You can argue that the “OneBox” Google presents with suggested airfares in response to queries like “Washington to San Francisco flights” can steer users around in a way that boosts Google’s ad business. Harvard Business School professor Ben Edelman found that this presentation “decreased user click-through rates on unpaid search results by 65 percent, and increased user click-through rates on paid advertising links by 85 percent.”
But increasing online ad sales–remember, that’s what Google and other search sites are out to do–does not amount to crushing competition in travel search.
“People thought it would be game over, and I think we’ve seen that it’s far from game over,” said Henry H. Harteveldt, a travel-industry analyst with Hudson Crossing.
He noted that Google could do a lot more to market Flight Search–in particular, he said friends of his have begun seeing flight results show up in response to queries on Google Maps.
But, he added, Google would be unwise to get too pushy with OneBox and other prominent placements for its own services–something he worries about himself.
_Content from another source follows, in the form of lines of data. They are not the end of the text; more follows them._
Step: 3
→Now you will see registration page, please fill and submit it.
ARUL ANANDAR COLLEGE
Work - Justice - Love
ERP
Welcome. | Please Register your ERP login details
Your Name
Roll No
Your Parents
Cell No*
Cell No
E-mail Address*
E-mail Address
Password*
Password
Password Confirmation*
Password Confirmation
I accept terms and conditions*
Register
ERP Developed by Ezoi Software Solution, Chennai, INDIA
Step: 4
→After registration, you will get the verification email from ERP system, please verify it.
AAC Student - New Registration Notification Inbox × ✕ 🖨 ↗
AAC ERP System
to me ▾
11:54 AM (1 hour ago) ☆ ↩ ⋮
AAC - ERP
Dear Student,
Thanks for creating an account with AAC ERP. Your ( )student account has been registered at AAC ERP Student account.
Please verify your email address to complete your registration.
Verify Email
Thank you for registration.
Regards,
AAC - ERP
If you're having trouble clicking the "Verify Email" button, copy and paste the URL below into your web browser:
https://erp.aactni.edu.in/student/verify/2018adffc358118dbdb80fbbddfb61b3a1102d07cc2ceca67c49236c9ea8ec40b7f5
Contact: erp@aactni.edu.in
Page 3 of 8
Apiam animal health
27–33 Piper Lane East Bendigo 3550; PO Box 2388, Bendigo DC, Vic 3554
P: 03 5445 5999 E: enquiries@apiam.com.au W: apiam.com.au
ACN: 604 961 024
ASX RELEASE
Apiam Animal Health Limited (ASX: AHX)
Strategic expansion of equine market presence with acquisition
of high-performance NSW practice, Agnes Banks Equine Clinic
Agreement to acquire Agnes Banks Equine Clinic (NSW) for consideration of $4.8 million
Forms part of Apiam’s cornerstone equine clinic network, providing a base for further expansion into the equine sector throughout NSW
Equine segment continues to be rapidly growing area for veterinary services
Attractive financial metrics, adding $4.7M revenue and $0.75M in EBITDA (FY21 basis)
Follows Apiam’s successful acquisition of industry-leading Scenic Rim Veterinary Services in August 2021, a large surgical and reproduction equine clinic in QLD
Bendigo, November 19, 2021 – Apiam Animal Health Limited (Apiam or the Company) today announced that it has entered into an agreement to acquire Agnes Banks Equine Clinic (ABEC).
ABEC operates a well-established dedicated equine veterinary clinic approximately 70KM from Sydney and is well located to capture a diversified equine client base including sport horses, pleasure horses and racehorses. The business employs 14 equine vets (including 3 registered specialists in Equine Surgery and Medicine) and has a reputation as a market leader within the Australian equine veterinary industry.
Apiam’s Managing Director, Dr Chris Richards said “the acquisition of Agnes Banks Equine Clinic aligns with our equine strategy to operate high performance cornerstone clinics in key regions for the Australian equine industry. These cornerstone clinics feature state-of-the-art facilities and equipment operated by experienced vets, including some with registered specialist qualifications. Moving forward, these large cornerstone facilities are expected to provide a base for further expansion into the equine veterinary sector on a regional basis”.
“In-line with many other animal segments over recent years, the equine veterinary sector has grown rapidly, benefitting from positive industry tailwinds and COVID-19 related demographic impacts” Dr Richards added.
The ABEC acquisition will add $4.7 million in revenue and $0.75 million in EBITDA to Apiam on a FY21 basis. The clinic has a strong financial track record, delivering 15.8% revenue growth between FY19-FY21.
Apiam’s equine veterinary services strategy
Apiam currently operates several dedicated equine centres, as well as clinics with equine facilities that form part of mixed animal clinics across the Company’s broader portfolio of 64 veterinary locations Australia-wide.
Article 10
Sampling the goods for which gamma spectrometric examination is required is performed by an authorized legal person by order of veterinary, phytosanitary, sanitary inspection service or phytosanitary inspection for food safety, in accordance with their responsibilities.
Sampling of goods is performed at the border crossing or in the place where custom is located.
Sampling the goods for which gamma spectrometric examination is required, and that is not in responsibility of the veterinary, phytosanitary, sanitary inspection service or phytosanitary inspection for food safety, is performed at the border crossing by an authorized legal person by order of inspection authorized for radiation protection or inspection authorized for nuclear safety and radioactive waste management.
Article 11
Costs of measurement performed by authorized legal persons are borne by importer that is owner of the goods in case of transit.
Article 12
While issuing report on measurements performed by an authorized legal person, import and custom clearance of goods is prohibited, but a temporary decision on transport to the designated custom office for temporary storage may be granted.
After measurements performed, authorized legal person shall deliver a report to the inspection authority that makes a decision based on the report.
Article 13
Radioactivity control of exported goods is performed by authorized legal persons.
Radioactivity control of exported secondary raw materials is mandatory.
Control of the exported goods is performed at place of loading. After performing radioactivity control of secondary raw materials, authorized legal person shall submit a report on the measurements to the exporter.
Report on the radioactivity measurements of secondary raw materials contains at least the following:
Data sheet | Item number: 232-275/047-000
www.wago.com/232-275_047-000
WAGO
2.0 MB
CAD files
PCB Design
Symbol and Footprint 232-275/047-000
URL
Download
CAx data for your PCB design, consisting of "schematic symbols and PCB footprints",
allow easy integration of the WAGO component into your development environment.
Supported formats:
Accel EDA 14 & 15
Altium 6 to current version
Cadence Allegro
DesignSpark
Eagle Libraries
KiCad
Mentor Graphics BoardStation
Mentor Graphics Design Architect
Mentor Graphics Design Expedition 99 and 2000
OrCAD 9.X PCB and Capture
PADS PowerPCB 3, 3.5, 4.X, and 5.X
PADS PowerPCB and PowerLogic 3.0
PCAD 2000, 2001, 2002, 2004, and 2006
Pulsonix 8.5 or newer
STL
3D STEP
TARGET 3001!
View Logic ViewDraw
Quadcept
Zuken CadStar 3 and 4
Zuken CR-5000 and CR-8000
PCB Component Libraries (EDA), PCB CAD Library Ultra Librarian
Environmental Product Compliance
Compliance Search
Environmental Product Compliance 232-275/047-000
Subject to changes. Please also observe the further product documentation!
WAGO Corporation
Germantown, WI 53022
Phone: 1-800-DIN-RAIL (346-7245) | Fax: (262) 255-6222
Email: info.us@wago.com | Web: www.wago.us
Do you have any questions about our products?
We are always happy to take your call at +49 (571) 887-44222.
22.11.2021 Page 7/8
“The consumer is no dummy,” he said. And if other sites yield better results, you can expect two results: the consumer saying “I’m not going to bother doing a Google search for airfares anymore,” and advertisers seeing fewer clicks on ads sold against Google travel searches.
Meanwhile, the possibility of Google yanking ITA services hasn’t yet spooked everybody else. Hipmunk had no apparent qualms about signing up ITA to power its search in November of 2010, and Priceline thought the ITA-dependent Kayak was worth $1.8 billion in cash and stock as of last November.
Orbitz, however, quietly began moving some of its bookings to ITA competitor Travelport last year. Another ITA rival, Amadeus, is gunning to end ITA’s role with Kayak. Harteveldt noted a third option, relative newcomer Vayant.
At the same time, Google has given up on ITA’s ambition of providing full-fledged ticketing services to airlines: Barely a year after the regional carrier Cape Air debuted its new ITA-powered reservations system, Google scrapped the project.
The big unknown in travel search is a trend away from traditional times-and-prices searches toward a more comprehensive listing of flights plus extra-cost options. If you know you’ll want to check a bag and want to pay for more legroom–or see if your frequent-flyer status will get you any of those perks for free–wouldn’t you like to specify that upfront? But the airlines, not travel-search sites or intermediary services like ITA, are in the cockpit on that one. They would control the so-called “direct connect” systems that provide this detailed, personalized data.
So in that sense–yes, you could end up paying more for your next flight. But it wouldn’t be any search site’s fault.